Where did I go wrong? I lost a friend,
Somewhere along in the bitterness.
And I would have stayed up with you all night,
Had I known how to save a life.
(The Fray - How To Save A Life)
(Kimberley)
Ik moest het zonder Vince stellen de voorbije 4 dagen. Ik ben nog steeds kwaad op hem. Maar het is voor zijn eigen bestwil. Die koppigaard moet eens leren wat het is om zijn zin niet te krijgen. En ondertussen houd ik me wel bezig met andere dingen. Zoals met Ellen praten. We zijn onderhand wel maatjes geworden. Ik vetrouw haar nog steeds niet - wat doet zij ook op mijn missie? Maar we geven elkaar tips over ons lichaam. Waar en wanneer we olie zullen drinken, in welke hoeveelheid en welke mensen verdacht zijn van massamoord. Vince is er een van. Maar hoe kwaad ik ook ben, ik zou Vince nooit de kop kunnen afsnijden. Niet koelbloedig, zoals Ellen. Zelfs praten over hem vermoorden vind ik lastig. Maar ik blijf koppig volhouden dat hij het moet bijleggen met Falk. Al bij al moet hij eens leren dat hij niet altijd zijn zin krijgt. Zoals ik al eerder vermeldde.
'Gaat alles goed met je, Falk?' Ik zet me neer naast het bed van Falk. Hij kan al terug lopen, maar is vaak verdoofd tegen de pijn. Het is de eerste keer dat ik praat tegen Falk na het akkefietje. Ik maak het me gemakkelijk op de stoel, maar dat is tevergeefs. Deze stoel zit echt niet goed.
'Ja hoor.' Zijn antwoord is kortaf, maar dat komt niet door de medicijnen of de pijn. Nee, dat komt omdat hij kwaad is op mij. Waarom? Dat moet je aan hem vragen.

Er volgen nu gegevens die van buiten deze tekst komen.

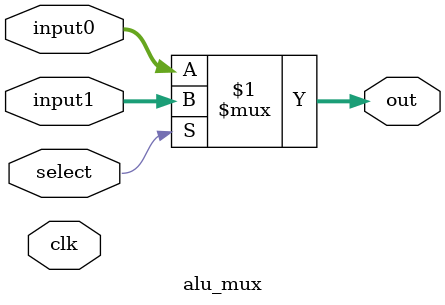
<source format=v>
module alu_mux(
    input wire [31:0] input0, // First input option for the MUX
    input wire [31:0] input1, // Second input option for the MUX
    input wire select,        // Select signal to choose between input0 and input1
    output wire [31:0] out,    // Output of the MUX
    input clk
);

    // Assign the output based on the select signal
    
    assign out = select ? input1 : input0;
    

endmodule
</source>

Misschien omdat ik niks deed toen Vince hem in elkaar sloeg, wie weet. Maar ik zal het Falk niet vragen. Als hij kwaad wil zijn op mij, dan kan hij best zijn gang gaan. Ik heb genoeg andere kennissen hier. Vrienden kun je ze niet noemen.
'Is Vince misschien langs geweest?' Hij kijkt me zijdelings aan, maar als hij ziet dat ik ook naar hem kijk, kijkt Falk snel wel.
'Nee.' Hij is even stil, maar voegt er dan aan toe: 'Waarom?'
'Gewoon.' Wat een waardeloos antwoord. Maar ik voeg er niks meer aan toe. Als Falk koppig mag zijn, dan mag ik dat ook. We zijn een tijdje stil. 'Wanneer mag je hier weg?'
'Weet ik niet.' Stilte. God, wat een stijve plank. Of ben ik het probleem hier?
'Is vast saai hier, niet?'
'Yup.' Kris is druk in de weer met zijn kasten op orde te stellen, wat redelijk veel lawaai maakt. Ik besluit dat nu het juiste moment is om te vertrekken.
'Nou... Dan ga ik maar weer eens.' Ik stel me recht en onze blikken ontmoeten elkaar. 'Daag.'
Hij knikt als afscheid en ik stap op een rustig tempo de deur uit, maar eigenlijk zou ik liever naar buiten stormen. Ik hou niet zo van ziekenzalen.
'Auw!', roept een meisje als ik de klapdeuren uitloop en tegen haar bots. Ik had haar niet gezien. Ze struikelt naar achteren, maar kan haarzelf ondersteunen met haar handen. Al bij al ziet de val er niet zo pijnlijk uit als haar schreeuw deed vermoeden.
'Ow, sorry! Het spijt me! Gaat het?' Ik weet dat er niks kan schelen met het meisje, maar uit beleefdheid vraag ik het haar toch. Zoals verwacht schudt ze haar hoofd.
'Ja, het gaat wel. Niks gebroken.' Ze grijnst naar me en ik help haar recht. 'Mijn naam is Shari, trouwens, aangenaam.' Gek, het meisje ziet er niet uit als een Shari. Meer als een Clarissa... Blond en recht haar tot het midden van haar rug en mosgroene ogen. Haar neus is klein en spits. Haar lichaam is dan weer niet zo klein. Lange benen, vooral. Een meisje om jaloers op te zijn. Waarom heb ik haar nooit eerder opgemerkt?